§ DESCRIPTION OF THE TASK: Which lines of the data below include the string "vessels"? Return each of them.

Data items
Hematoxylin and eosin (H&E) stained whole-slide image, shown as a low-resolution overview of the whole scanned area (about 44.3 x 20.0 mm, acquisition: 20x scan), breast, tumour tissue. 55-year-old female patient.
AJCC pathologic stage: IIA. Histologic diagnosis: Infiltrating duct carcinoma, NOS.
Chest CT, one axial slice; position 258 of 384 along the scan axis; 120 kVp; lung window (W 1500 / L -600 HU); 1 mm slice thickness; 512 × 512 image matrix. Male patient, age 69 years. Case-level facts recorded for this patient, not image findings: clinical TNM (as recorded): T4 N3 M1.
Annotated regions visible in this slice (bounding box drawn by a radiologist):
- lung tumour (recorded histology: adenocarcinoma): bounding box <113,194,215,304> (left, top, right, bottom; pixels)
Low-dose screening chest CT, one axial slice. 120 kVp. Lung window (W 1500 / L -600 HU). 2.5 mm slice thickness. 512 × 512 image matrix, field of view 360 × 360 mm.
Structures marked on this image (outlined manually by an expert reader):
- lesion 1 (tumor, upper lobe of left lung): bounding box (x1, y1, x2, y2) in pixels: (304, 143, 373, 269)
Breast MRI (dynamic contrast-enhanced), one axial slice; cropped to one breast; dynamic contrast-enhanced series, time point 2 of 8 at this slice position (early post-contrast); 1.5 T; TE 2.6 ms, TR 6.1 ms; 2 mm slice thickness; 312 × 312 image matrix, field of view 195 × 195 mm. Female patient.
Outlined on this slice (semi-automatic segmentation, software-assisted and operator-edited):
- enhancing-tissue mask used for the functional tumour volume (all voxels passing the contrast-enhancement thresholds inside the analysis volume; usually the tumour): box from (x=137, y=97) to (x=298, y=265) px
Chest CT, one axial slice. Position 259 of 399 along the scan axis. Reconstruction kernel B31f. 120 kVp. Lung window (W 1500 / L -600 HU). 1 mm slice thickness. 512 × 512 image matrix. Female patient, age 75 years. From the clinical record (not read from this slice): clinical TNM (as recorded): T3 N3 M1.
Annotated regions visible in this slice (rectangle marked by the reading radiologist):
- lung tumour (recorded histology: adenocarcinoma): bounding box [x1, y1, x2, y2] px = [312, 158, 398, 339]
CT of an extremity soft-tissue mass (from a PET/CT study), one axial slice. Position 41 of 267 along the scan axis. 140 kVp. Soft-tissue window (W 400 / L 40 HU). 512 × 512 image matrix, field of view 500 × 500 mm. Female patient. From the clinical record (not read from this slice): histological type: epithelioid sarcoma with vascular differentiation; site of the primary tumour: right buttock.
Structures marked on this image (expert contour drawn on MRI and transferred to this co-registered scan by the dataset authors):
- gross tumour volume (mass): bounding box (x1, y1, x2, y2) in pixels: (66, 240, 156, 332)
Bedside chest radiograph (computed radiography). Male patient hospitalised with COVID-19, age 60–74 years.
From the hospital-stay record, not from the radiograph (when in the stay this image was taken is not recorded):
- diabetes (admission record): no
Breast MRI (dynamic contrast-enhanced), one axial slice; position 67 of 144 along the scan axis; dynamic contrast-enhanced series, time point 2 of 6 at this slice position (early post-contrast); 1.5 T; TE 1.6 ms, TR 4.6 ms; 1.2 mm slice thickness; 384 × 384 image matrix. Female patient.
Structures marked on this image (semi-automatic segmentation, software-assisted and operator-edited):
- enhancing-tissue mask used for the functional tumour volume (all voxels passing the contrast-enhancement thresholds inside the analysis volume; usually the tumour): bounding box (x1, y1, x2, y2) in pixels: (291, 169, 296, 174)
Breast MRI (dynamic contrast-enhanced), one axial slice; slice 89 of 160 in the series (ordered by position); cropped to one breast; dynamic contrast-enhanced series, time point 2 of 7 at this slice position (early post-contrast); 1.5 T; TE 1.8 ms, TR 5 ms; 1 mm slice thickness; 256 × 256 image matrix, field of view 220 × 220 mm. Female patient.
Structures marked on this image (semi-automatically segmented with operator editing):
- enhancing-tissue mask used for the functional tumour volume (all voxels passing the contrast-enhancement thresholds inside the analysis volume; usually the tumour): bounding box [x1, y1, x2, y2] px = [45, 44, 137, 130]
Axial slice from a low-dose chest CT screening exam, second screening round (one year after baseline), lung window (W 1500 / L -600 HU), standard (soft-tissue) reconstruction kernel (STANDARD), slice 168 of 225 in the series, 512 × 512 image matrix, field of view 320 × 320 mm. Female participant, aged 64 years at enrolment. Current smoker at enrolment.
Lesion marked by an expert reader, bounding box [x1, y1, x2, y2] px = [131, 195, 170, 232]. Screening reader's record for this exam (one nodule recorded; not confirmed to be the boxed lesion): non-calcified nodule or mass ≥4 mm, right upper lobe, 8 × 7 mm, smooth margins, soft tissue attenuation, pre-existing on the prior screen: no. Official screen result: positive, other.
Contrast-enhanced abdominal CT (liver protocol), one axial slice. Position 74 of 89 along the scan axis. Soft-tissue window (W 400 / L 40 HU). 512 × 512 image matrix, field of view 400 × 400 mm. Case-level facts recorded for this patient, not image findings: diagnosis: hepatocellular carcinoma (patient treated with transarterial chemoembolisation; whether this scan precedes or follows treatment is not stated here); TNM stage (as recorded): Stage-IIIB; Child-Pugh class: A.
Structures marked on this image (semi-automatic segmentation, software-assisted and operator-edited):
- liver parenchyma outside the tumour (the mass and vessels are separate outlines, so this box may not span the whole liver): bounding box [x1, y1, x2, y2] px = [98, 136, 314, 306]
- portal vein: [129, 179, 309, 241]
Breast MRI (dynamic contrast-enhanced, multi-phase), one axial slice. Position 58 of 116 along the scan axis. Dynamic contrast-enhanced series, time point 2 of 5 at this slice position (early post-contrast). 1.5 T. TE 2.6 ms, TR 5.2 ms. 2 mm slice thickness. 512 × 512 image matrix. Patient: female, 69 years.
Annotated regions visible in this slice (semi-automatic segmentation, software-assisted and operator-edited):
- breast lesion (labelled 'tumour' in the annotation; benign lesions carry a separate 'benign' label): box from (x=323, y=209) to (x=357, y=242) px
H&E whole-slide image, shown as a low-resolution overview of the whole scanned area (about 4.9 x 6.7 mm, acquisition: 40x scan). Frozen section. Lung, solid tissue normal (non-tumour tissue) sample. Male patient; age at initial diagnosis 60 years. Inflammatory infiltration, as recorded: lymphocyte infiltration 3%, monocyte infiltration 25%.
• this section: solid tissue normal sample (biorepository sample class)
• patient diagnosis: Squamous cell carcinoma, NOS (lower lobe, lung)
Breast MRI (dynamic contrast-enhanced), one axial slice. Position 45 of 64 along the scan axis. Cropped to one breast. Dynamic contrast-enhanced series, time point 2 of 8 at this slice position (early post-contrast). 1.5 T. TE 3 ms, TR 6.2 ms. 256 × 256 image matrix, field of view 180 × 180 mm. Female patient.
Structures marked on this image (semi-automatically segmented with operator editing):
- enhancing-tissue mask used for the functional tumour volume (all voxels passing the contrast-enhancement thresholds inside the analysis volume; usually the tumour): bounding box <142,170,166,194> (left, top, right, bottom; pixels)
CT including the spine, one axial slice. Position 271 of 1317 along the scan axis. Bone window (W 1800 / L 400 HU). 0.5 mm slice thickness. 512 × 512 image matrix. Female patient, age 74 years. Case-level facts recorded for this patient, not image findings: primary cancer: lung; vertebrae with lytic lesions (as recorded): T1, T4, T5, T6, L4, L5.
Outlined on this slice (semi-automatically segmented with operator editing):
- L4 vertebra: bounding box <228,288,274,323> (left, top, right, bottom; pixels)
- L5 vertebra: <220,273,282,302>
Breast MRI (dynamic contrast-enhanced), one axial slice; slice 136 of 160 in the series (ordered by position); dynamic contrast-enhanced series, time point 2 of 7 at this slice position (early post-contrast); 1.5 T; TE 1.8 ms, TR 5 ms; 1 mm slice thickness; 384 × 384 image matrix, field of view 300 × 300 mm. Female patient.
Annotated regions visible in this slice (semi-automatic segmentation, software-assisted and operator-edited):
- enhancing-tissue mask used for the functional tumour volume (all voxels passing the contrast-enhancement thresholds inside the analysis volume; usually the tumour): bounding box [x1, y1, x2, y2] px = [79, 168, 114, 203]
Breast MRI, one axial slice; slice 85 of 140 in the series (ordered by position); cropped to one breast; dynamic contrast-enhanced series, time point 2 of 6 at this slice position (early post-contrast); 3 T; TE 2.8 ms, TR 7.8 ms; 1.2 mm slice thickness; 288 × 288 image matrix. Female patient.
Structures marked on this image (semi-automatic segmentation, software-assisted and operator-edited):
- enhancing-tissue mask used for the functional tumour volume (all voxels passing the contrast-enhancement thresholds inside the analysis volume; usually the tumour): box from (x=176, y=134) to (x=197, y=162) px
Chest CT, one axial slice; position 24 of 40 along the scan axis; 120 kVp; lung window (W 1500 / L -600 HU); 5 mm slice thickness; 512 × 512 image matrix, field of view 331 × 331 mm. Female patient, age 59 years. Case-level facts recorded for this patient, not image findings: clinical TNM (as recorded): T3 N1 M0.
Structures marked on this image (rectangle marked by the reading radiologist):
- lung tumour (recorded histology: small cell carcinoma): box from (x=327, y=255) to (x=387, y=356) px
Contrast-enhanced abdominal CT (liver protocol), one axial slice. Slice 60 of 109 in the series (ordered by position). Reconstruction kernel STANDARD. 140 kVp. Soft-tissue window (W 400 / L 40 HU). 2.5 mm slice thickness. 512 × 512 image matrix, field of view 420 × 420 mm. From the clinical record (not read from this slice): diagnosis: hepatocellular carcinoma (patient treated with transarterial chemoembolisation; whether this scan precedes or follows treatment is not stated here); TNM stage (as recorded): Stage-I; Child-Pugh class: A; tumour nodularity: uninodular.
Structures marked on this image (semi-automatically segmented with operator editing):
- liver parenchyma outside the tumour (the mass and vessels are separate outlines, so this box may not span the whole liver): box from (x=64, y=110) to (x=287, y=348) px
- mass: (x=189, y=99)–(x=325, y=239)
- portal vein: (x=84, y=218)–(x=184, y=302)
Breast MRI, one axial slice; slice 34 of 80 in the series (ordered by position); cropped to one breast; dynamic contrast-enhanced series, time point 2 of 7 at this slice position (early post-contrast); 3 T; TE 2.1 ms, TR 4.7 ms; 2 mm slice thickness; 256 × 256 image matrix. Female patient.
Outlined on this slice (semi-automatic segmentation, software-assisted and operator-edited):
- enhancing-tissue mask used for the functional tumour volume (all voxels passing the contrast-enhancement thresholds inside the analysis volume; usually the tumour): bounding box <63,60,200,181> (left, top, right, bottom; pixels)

§ YOUR RESPONSE:
- liver parenchyma outside the tumour (the mass and vessels are separate outlines, so this box may not span the whole liver): bounding box [x1, y1, x2, y2] px = [98, 136, 314, 306]
- liver parenchyma outside the tumour (the mass and vessels are separate outlines, so this box may not span the whole liver): box from (x=64, y=110) to (x=287, y=348) px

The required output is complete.